Dokumenttext:

▼

Seh in mir, was ich bin
Jakob und Sybilla haben längst eine Affäre miteinander begonnen. Er will, dass sie ihren Ehemann verlässt, sie kann und will es nicht. Zum einen würde es Schande bedeuten, zum anderen glaubt sie, nicht die richtige Frau für Jakob zu sein, dem sie aus Altersgründen keinen Erben mehr schenken könnte. Deshalb bittet sie Jakob, ihre Tochter zu heiraten. Mit der fixen Idee, ihr nicht erlangtes Glück an ihre Tochter weitergeben zu können, löst sie zunächst Entsetzen bei Jakob aus. Der allerdings willigt aus Liebe zu Sybilla senior ein und heiratet in einer pompösen Zeremonie Sybilla junior.
Nach oben (Reprise)

▲

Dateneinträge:
▼

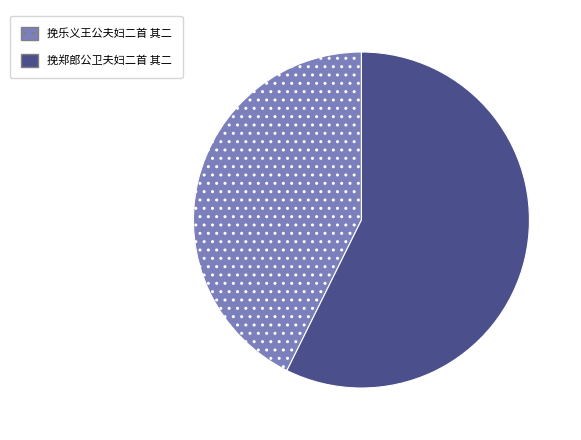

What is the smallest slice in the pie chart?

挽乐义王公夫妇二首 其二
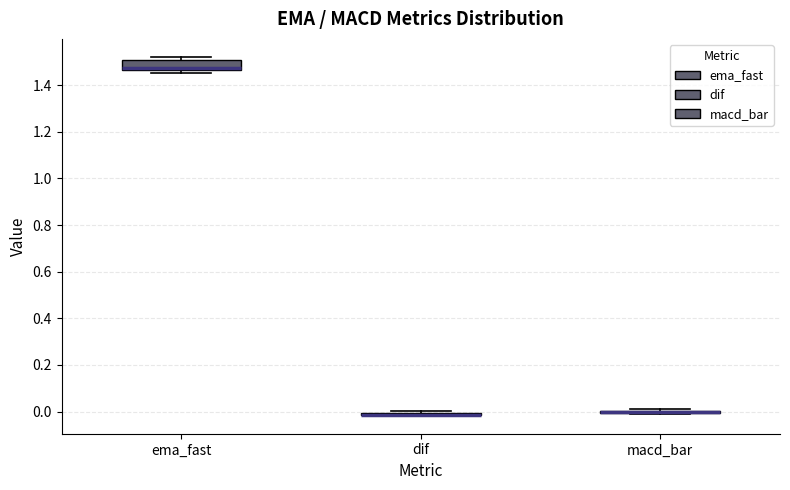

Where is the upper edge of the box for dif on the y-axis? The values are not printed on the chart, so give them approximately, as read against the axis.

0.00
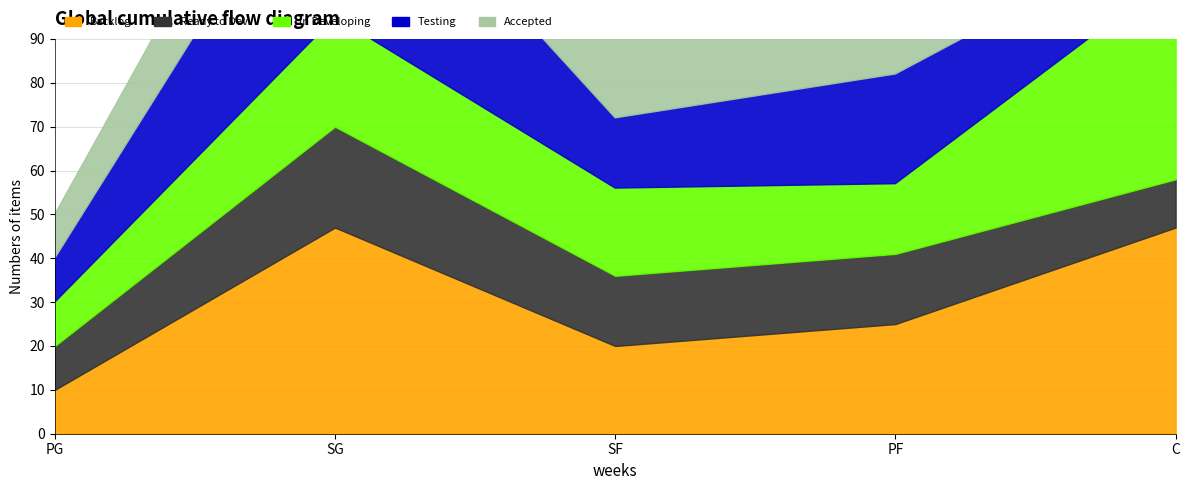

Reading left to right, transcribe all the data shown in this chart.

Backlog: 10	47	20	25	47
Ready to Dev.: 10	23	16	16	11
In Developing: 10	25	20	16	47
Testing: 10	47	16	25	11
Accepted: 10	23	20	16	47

▲

Zu erledigende Aufgaben:
(1) Warum hält sich Sybilla laut der Handlungsbeschreibung nicht für die richtige Frau für Jakob?
(2) Ändere in der Handlungsbeschreibung den Abschnitt, der bei den Worten „Seh in mir, was“ beginnt und nach „Zeremonie Sybilla junior.“ endet, indem du „Jakob“ durch „Johann“ ersetzt.
Die Zeilen werden hier nicht gebraucht.

Lösungen:
(1) Weil sie ihm aus Altersgründen keinen Erben mehr schenken könnte.

(2)
Seh in mir, was ich bin
Johann und Sybilla haben längst eine Affäre miteinander begonnen. Er will, dass sie ihren Ehemann verlässt, sie kann und will es nicht. Zum einen würde es Schande bedeuten, zum anderen glaubt sie, nicht die richtige Frau für Johann zu sein, dem sie aus Altersgründen keinen Erben mehr schenken könnte. Deshalb bittet sie Johann, ihre Tochter zu heiraten. Mit der fixen Idee, ihr nicht erlangtes Glück an ihre Tochter weitergeben zu können, löst sie zunächst Entsetzen bei Johann aus. Der allerdings willigt aus Liebe zu Sybilla senior ein und heiratet in einer pompösen Zeremonie Sybilla junior.